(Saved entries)
● ● ● ● ● ● ●
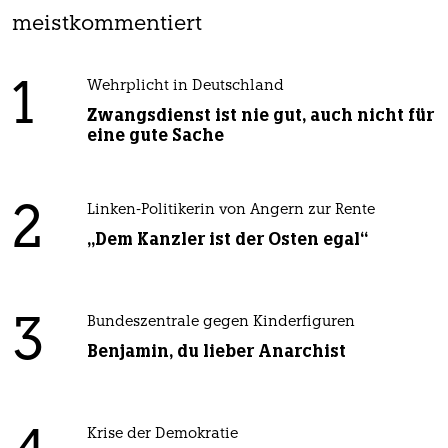
meistkommentiert
1
Wehrplicht in Deutschland
Zwangsdienst ist nie gut, auch nicht für
eine gute Sache
2
Linken-Politikerin von Angern zur Rente
„Dem Kanzler ist der Osten egal“
3
Bundeszentrale gegen Kinderfiguren
Benjamin, du lieber Anarchist
Krise der Demokratie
● ● ● ● ● ● ●
» **What to do**: All records above should be duplicated exactly, with the pictures omitted.

» **Exercise result**:
meistkommentiert
1
Wehrplicht in Deutschland
Zwangsdienst ist nie gut, auch nicht für
eine gute Sache
2
Linken-Politikerin von Angern zur Rente
„Dem Kanzler ist der Osten egal“
3
Bundeszentrale gegen Kinderfiguren
Benjamin, du lieber Anarchist
Krise der Demokratie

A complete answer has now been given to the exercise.